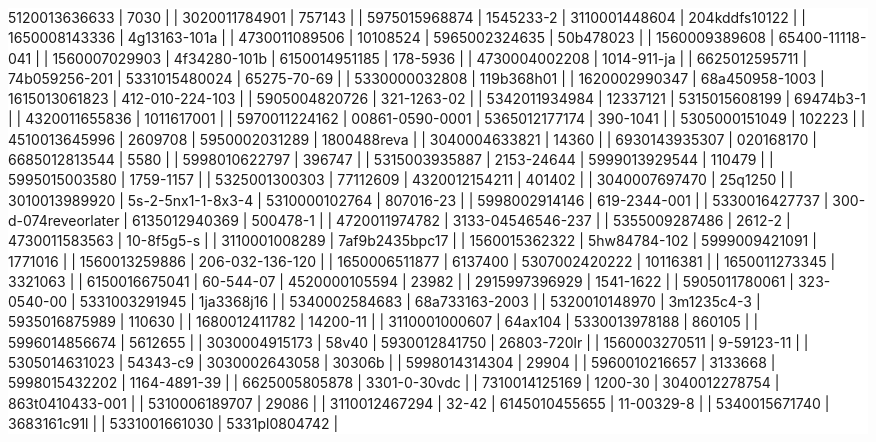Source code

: 5120013636633 | 7030 |  | 3020011784901 | 757143 |  | 5975015968874 | 1545233-2 | 
3110001448604 | 204kddfs10122 |  | 1650008143336 | 4g13163-101a |  | 4730011089506 | 10108524 | 
5965002324635 | 50b478023 |  | 1560009389608 | 65400-11118-041 |  | 1560007029903 | 4f34280-101b | 
6150014951185 | 178-5936 |  | 4730004002208 | 1014-911-ja |  | 6625012595711 | 74b059256-201 | 
5331015480024 | 65275-70-69 |  | 5330000032808 | 119b368h01 |  | 1620002990347 | 68a450958-1003 | 
1615013061823 | 412-010-224-103 |  | 5905004820726 | 321-1263-02 |  | 5342011934984 | 12337121 | 
5315015608199 | 69474b3-1 |  | 4320011655836 | 1011617001 |  | 5970011224162 | 00861-0590-0001 | 
5365012177174 | 390-1041 |  | 5305000151049 | 102223 |  | 4510013645996 | 2609708 | 
5950002031289 | 1800488reva |  | 3040004633821 | 14360 |  | 6930143935307 | 020168170 | 
6685012813544 | 5580 |  | 5998010622797 | 396747 |  | 5315003935887 | 2153-24644 | 
5999013929544 | 110479 |  | 5995015003580 | 1759-1157 |  | 5325001300303 | 77112609 | 
4320012154211 | 401402 |  | 3040007697470 | 25q1250 |  | 3010013989920 | 5s-2-5nx1-1-8x3-4 | 
5310000102764 | 807016-23 |  | 5998002914146 | 619-2344-001 |  | 5330016427737 | 300-d-074reveorlater | 
6135012940369 | 500478-1 |  | 4720011974782 | 3133-04546546-237 |  | 5355009287486 | 2612-2 | 
4730011583563 | 10-8f5g5-s |  | 3110001008289 | 7af9b2435bpc17 |  | 1560015362322 | 5hw84784-102 | 
5999009421091 | 1771016 |  | 1560013259886 | 206-032-136-120 |  | 1650006511877 | 6137400 | 
5307002420222 | 10116381 |  | 1650011273345 | 3321063 |  | 6150016675041 | 60-544-07 | 
4520000105594 | 23982 |  | 2915997396929 | 1541-1622 |  | 5905011780061 | 323-0540-00 | 
5331003291945 | 1ja3368j16 |  | 5340002584683 | 68a733163-2003 |  | 5320010148970 | 3m1235c4-3 | 
5935016875989 | 110630 |  | 1680012411782 | 14200-11 |  | 3110001000607 | 64ax104 | 
5330013978188 | 860105 |  | 5996014856674 | 5612655 |  | 3030004915173 | 58v40 | 
5930012841750 | 26803-720lr |  | 1560003270511 | 9-59123-11 |  | 5305014631023 | 54343-c9 | 
3030002643058 | 30306b |  | 5998014314304 | 29904 |  | 5960010216657 | 3133668 | 
5998015432202 | 1164-4891-39 |  | 6625005805878 | 3301-0-30vdc |  | 7310014125169 | 1200-30 | 
3040012278754 | 863t0410433-001 |  | 5310006189707 | 29086 |  | 3110012467294 | 32-42 | 
6145010455655 | 11-00329-8 |  | 5340015671740 | 3683161c91l |  | 5331001661030 | 5331pl0804742 |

---*---

Task brief:
From the first line to the last, return the material above exactly, apart from the pictures.

Result below:
Source code

: 5120013636633 | 7030 |  | 3020011784901 | 757143 |  | 5975015968874 | 1545233-2 | 
3110001448604 | 204kddfs10122 |  | 1650008143336 | 4g13163-101a |  | 4730011089506 | 10108524 | 
5965002324635 | 50b478023 |  | 1560009389608 | 65400-11118-041 |  | 1560007029903 | 4f34280-101b | 
6150014951185 | 178-5936 |  | 4730004002208 | 1014-911-ja |  | 6625012595711 | 74b059256-201 | 
5331015480024 | 65275-70-69 |  | 5330000032808 | 119b368h01 |  | 1620002990347 | 68a450958-1003 | 
1615013061823 | 412-010-224-103 |  | 5905004820726 | 321-1263-02 |  | 5342011934984 | 12337121 | 
5315015608199 | 69474b3-1 |  | 4320011655836 | 1011617001 |  | 5970011224162 | 00861-0590-0001 | 
5365012177174 | 390-1041 |  | 5305000151049 | 102223 |  | 4510013645996 | 2609708 | 
5950002031289 | 1800488reva |  | 3040004633821 | 14360 |  | 6930143935307 | 020168170 | 
6685012813544 | 5580 |  | 5998010622797 | 396747 |  | 5315003935887 | 2153-24644 | 
5999013929544 | 110479 |  | 5995015003580 | 1759-1157 |  | 5325001300303 | 77112609 | 
4320012154211 | 401402 |  | 3040007697470 | 25q1250 |  | 3010013989920 | 5s-2-5nx1-1-8x3-4 | 
5310000102764 | 807016-23 |  | 5998002914146 | 619-2344-001 |  | 5330016427737 | 300-d-074reveorlater | 
6135012940369 | 500478-1 |  | 4720011974782 | 3133-04546546-237 |  | 5355009287486 | 2612-2 | 
4730011583563 | 10-8f5g5-s |  | 3110001008289 | 7af9b2435bpc17 |  | 1560015362322 | 5hw84784-102 | 
5999009421091 | 1771016 |  | 1560013259886 | 206-032-136-120 |  | 1650006511877 | 6137400 | 
5307002420222 | 10116381 |  | 1650011273345 | 3321063 |  | 6150016675041 | 60-544-07 | 
4520000105594 | 23982 |  | 2915997396929 | 1541-1622 |  | 5905011780061 | 323-0540-00 | 
5331003291945 | 1ja3368j16 |  | 5340002584683 | 68a733163-2003 |  | 5320010148970 | 3m1235c4-3 | 
5935016875989 | 110630 |  | 1680012411782 | 14200-11 |  | 3110001000607 | 64ax104 | 
5330013978188 | 860105 |  | 5996014856674 | 5612655 |  | 3030004915173 | 58v40 | 
5930012841750 | 26803-720lr |  | 1560003270511 | 9-59123-11 |  | 5305014631023 | 54343-c9 | 
3030002643058 | 30306b |  | 5998014314304 | 29904 |  | 5960010216657 | 3133668 | 
5998015432202 | 1164-4891-39 |  | 6625005805878 | 3301-0-30vdc |  | 7310014125169 | 1200-30 | 
3040012278754 | 863t0410433-001 |  | 5310006189707 | 29086 |  | 3110012467294 | 32-42 | 
6145010455655 | 11-00329-8 |  | 5340015671740 | 3683161c91l |  | 5331001661030 | 5331pl0804742 |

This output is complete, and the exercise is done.